Texto de origem:
· · · · · · ·
Em 07 de março, os presidentes das câmaras do Porto e de Lisboa enviaram uma carta ao primeiro-ministro, António Costa, apelando para que o prazo fosse prorrogado.

Na carta, os dois autarcas consideravam que, desde o início, o processo de descentralização tem revelado “inúmeras dificuldades e inconsistências” e afirmaram que o calendário estabelecido, “pela sua estreiteza” e “atraso na publicação de diplomas setoriais”, não permitiu uma “reflexão cuidada” nem a “devida adaptação e preparação” dos serviços para as novas competências.

Por outro lado, consideraram que tanto o envelope financeiro previsto como os recursos humanos são “manifestamente desadequados e aquém das verdadeiras necessidades”, podendo “colocar certos municípios em risco de falência”.

No final do ano passado, após o chumbo do Orçamento para 2022, foram os autarcas social-democratas a exigirem um adiamento.
· · · · · · ·
Dados fornecidos:

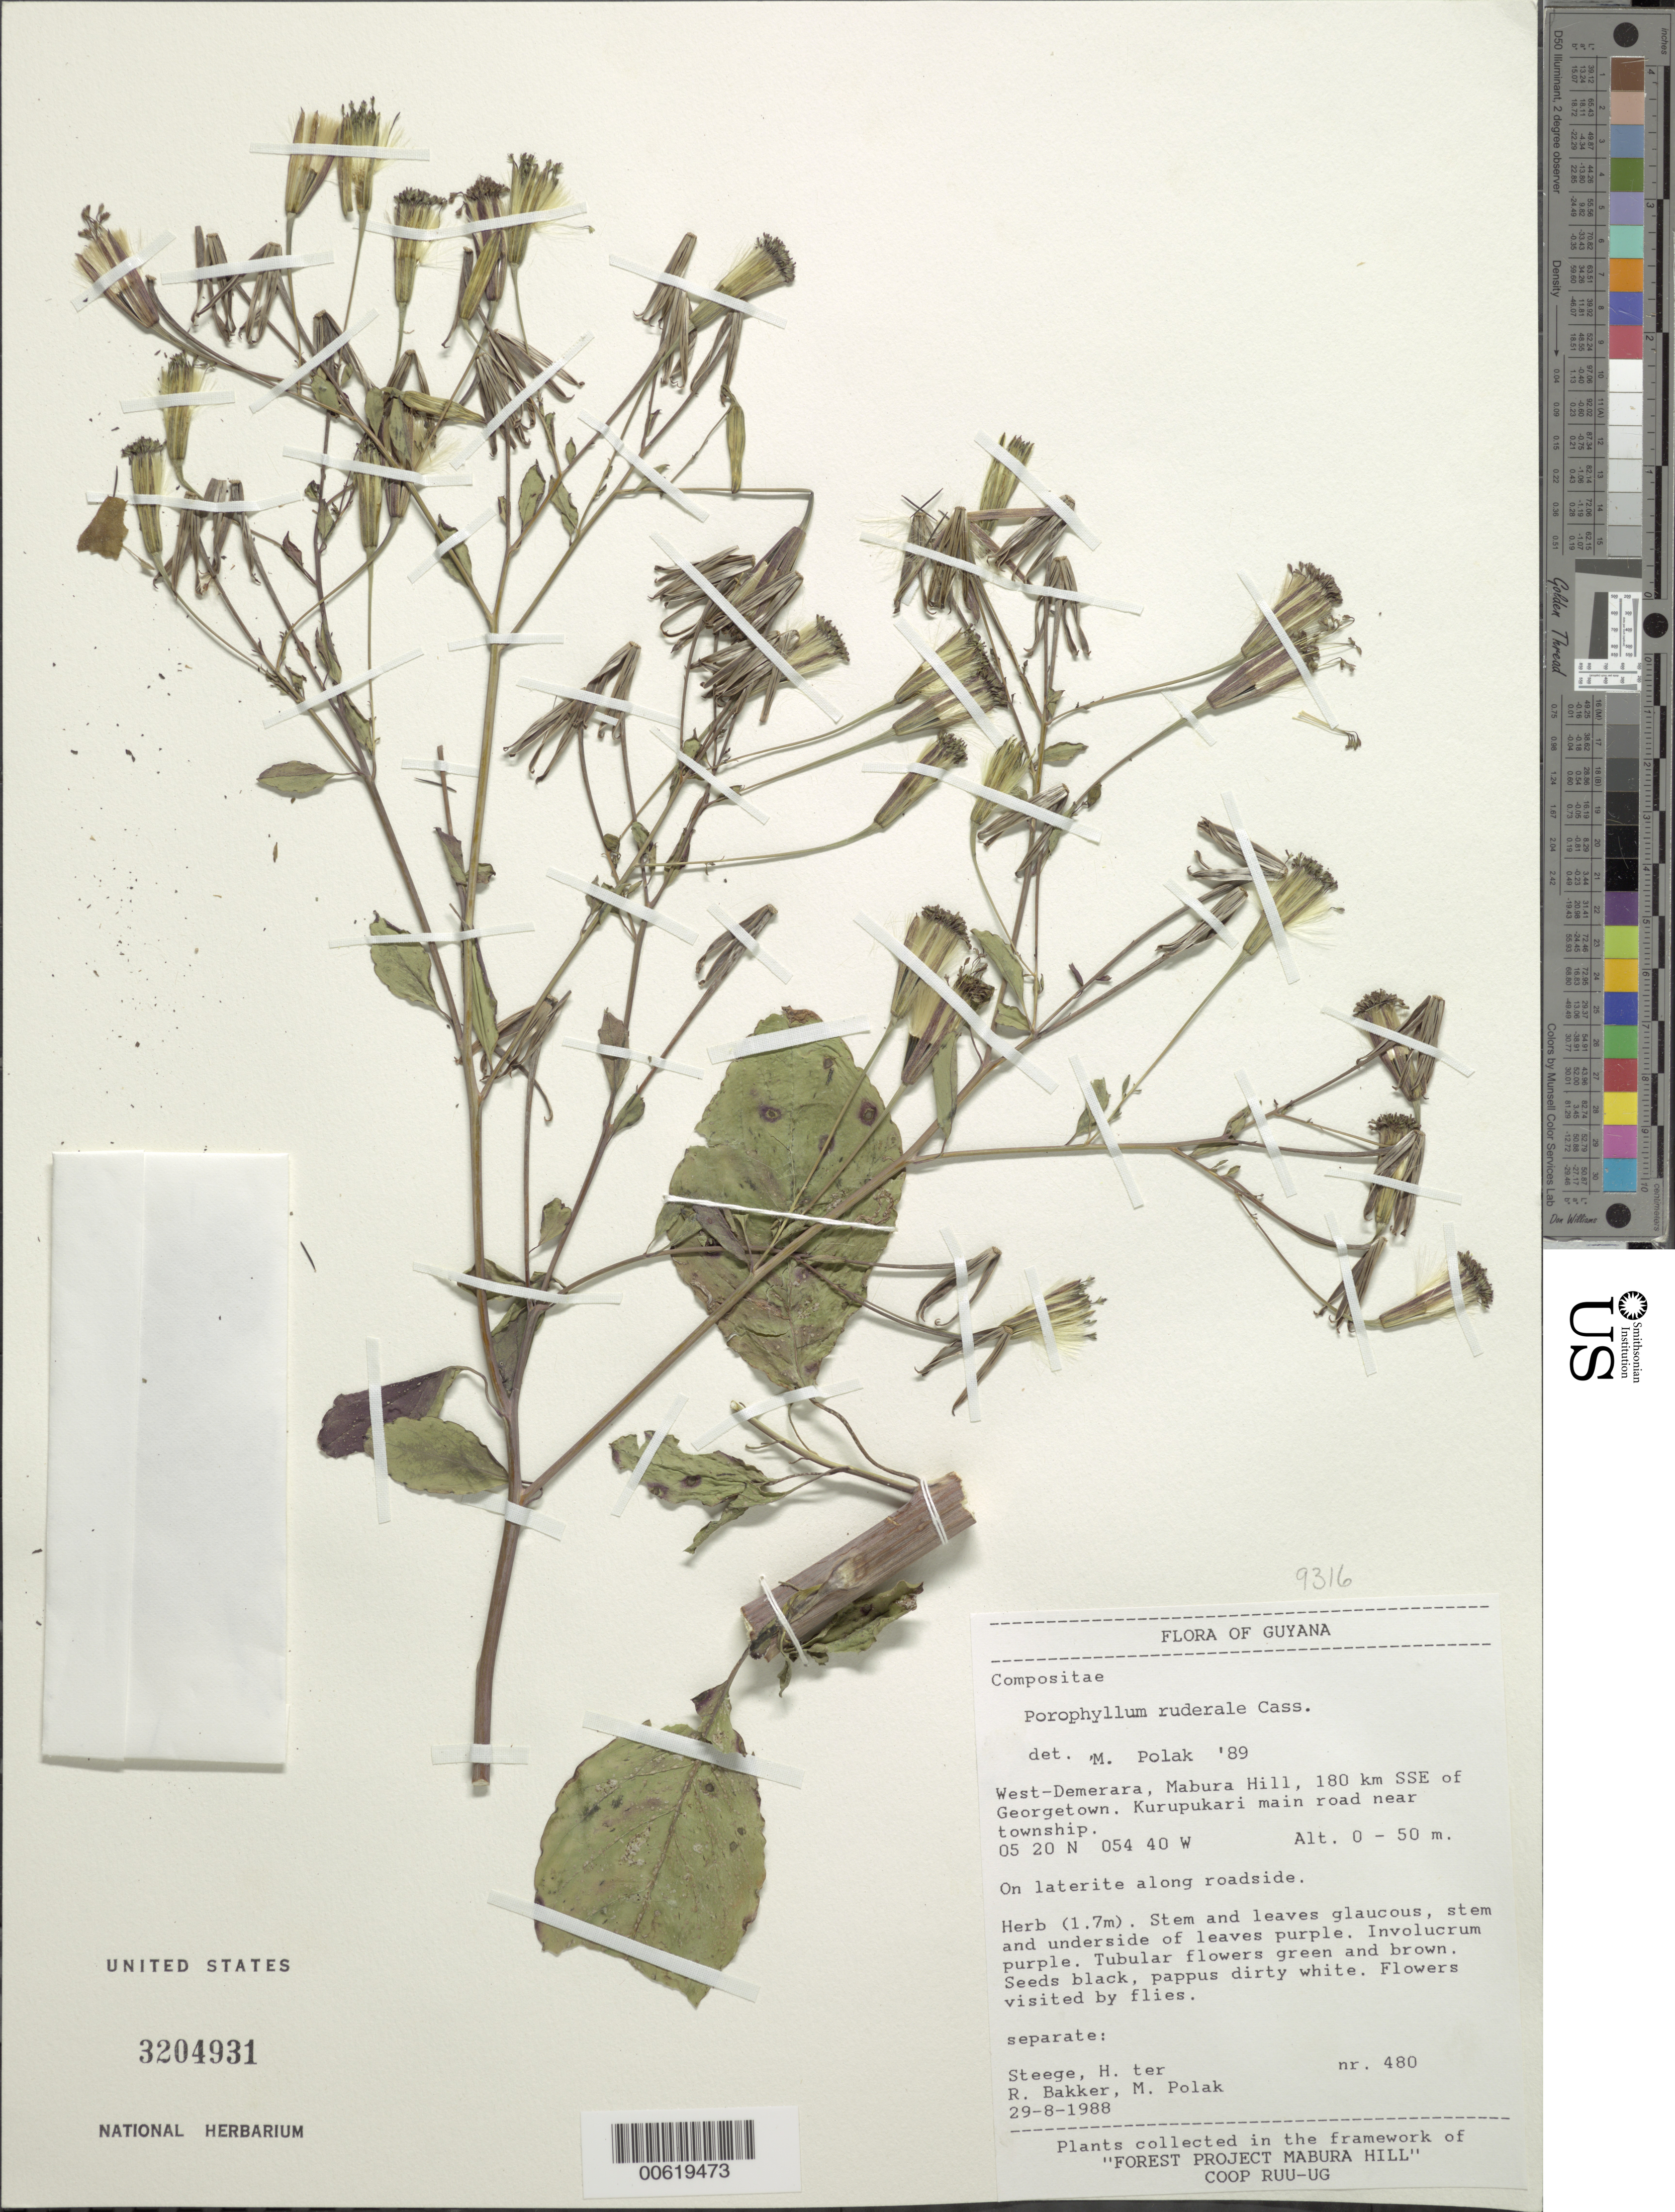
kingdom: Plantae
· · · · · · ·
Objetivo definido: Devolva, sem qualquer alteração, o trecho do texto sobre a descentralização que abre com as palavras "Em 07 de março, os" e fecha com "as novas competências.".

Resultado do exercício:
Em 07 de março, os presidentes das câmaras do Porto e de Lisboa enviaram uma carta ao primeiro-ministro, António Costa, apelando para que o prazo fosse prorrogado.

Na carta, os dois autarcas consideravam que, desde o início, o processo de descentralização tem revelado “inúmeras dificuldades e inconsistências” e afirmaram que o calendário estabelecido, “pela sua estreiteza” e “atraso na publicação de diplomas setoriais”, não permitiu uma “reflexão cuidada” nem a “devida adaptação e preparação” dos serviços para as novas competências.